Aujourd’hui ? Il n’y a plus de figures de cette trempe dans la sphère politique. Les politiciens modernes pensent surtout à leur réélection, au financement, et à plaire aux financiers. Personne n’ose réellement remettre en question la part du gâteau des riches. La réforme fiscale reste un slogan éternel, la taxe sur les gains en capital est en débat, et les politiques de redistribution sont à l’état d’attente.

La boule de neige de la crise systémique

Les conséquences de cette impasse politique sont systémiques. La dette publique s’alourdit, le gouvernement doit emprunter davantage pour combler le déficit. Plus il imprime de monnaie, plus le pouvoir d’achat du dollar s’érode, et la confiance dans la position de réserve mondiale du dollar vacille. Si le marché commence à douter que les États-Unis puissent rembourser leur dette ou améliorer leur situation fiscale, la crédibilité du dollar sera en danger.

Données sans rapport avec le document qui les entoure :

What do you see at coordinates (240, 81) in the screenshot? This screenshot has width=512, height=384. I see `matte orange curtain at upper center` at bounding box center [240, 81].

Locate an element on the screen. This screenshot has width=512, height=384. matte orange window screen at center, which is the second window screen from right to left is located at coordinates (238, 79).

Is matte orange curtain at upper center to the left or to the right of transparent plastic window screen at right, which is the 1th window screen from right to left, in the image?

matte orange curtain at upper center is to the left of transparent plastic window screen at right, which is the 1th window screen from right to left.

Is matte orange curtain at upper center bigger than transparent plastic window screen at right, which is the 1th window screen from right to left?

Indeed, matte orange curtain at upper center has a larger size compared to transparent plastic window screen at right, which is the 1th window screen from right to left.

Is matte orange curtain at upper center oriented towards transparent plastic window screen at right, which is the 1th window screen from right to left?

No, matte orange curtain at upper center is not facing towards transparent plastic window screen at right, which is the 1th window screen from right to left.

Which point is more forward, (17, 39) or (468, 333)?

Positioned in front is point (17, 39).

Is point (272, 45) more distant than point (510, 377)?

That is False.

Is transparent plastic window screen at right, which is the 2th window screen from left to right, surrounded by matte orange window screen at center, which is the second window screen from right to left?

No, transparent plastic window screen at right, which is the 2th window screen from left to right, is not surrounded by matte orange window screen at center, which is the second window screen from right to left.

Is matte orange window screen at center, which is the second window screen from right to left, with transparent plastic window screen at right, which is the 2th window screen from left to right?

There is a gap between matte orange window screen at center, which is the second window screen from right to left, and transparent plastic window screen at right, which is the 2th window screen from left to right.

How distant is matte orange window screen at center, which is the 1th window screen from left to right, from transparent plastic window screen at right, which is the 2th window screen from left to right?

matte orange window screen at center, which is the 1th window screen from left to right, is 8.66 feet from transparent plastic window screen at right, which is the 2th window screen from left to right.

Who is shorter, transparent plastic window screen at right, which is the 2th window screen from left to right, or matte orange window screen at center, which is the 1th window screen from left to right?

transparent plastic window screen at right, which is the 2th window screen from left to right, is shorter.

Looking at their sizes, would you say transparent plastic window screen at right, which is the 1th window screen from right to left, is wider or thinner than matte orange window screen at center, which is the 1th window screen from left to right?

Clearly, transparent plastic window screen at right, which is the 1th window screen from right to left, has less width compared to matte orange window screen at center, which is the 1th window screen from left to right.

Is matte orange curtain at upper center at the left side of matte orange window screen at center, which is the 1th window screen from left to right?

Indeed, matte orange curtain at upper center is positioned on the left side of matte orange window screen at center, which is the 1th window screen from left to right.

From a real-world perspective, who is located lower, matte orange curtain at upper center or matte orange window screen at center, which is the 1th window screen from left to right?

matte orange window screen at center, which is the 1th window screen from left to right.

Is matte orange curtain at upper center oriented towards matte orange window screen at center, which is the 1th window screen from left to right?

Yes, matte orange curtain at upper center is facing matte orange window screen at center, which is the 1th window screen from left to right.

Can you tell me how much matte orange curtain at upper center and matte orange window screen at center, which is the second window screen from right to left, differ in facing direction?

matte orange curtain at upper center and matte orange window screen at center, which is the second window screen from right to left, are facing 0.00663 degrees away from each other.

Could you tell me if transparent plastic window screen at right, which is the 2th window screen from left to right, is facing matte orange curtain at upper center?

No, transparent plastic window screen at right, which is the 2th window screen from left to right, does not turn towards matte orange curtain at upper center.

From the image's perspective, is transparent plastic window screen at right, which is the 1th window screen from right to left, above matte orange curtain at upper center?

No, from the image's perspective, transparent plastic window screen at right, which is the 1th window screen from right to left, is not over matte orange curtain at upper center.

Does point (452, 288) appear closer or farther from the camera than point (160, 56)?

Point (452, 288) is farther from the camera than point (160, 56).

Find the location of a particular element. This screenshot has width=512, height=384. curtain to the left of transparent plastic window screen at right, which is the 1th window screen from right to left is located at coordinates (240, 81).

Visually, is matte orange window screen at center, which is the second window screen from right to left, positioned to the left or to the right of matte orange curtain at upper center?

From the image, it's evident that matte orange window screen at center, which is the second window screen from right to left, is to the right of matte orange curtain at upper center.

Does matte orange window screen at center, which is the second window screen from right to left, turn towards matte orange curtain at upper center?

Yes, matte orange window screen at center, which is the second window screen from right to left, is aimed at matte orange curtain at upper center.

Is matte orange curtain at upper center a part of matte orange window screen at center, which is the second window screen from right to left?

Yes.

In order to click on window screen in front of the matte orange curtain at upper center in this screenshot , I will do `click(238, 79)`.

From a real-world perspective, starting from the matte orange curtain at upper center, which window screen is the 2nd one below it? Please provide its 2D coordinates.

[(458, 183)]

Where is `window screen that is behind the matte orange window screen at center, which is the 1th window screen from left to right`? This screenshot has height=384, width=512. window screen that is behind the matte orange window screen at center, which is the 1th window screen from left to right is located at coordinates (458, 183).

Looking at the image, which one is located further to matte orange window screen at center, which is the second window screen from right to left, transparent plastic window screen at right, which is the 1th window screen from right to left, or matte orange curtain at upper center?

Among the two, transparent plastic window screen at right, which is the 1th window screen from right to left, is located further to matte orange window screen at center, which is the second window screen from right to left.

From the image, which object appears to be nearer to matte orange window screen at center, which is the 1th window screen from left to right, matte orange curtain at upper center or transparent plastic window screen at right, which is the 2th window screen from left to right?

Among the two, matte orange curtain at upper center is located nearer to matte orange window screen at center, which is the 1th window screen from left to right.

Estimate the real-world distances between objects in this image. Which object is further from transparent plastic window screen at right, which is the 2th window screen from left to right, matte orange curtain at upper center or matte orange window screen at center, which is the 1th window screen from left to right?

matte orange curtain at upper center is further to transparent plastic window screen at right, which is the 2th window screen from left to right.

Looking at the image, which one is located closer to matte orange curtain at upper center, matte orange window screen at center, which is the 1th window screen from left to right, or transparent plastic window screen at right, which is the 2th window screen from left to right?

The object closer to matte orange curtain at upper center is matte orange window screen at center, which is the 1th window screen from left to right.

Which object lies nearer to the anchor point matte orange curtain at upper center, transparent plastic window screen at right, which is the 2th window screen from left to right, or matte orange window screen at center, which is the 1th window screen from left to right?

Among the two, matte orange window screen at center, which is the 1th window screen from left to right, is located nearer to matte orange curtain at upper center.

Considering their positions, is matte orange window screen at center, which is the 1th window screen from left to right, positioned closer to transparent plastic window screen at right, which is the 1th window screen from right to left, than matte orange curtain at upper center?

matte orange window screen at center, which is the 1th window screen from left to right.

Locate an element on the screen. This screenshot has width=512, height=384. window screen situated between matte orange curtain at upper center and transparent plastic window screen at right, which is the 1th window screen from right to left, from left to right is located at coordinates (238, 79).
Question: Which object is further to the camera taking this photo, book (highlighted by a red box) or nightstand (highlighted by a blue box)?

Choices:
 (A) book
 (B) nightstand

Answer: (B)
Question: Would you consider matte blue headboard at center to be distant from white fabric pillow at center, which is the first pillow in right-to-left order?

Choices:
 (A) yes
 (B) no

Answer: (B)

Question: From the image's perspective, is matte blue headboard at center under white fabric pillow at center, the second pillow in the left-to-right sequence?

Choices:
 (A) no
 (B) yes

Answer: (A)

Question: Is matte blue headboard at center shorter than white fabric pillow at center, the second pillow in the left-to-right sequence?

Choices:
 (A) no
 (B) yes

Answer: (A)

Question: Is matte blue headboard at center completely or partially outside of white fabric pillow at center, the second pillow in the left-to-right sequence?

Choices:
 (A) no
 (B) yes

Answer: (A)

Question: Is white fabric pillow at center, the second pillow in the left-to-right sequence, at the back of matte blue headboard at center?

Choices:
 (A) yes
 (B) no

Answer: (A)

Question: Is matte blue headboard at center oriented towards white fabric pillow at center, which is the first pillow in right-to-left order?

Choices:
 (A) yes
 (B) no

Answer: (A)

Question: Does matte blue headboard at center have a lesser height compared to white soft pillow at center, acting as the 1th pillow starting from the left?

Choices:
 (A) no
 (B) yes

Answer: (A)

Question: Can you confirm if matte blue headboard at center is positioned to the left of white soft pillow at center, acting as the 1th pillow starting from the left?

Une menace encore plus profonde réside dans l’aggravation des tensions sociales. D’un côté, les élites de Wall Street célèbrent la hausse des marchés boursiers sur des îles privées ; de l’autre, les populations les plus pauvres peinent à survivre. L’écart entre riches et pauvres se creuse, la cohésion sociale s’affaiblit. Si cette tension dépasse un point critique, ni la police ni l’armée ne pourront la contenir. L’histoire a montré à maintes reprises que lorsque la richesse est concentrée et que la majorité lutte pour sa survie, l’instabilité sociale devient inévitable.

Un système incapable de s’auto-réparer

Ce qui est le plus désespérant, c’est que les États-Unis ont perdu leur capacité d’autorégulation. La base économique est profondément corrompue par le capital, et la superstructure vacille. Pour redonner de la vigueur, il faudrait d’abord régler le chaos intérieur — faire circuler la richesse enfermée dans des résidences luxueuses et des comptes offshore, et faire payer la classe possédant d’immenses patrimoines en assumant leurs responsabilités sociales.

Mais dans le cadre actuel, cela semble presque impossible. Aucun leader du calibre de Roosevelt n’ose affronter la rétorsion des oligarques financiers, et aucun politicien ne prend le risque de perdre le soutien des financiers pour pousser de véritables réformes.

Ainsi, l’avenir des États-Unis risque de s’effriter lentement dans cette impasse. La colère des pauvres s’accumule dans la rue, la richesse des riches dort dans des comptes offshore, et le gouvernement, au bord de la crise de la dette, lutte désespérément. La monnaie ne circule plus, les réformes ne se font pas, la crédibilité s’épuise, la confiance s’effrite.

C’est la réalité la plus brute de l’Amérique d’aujourd’hui.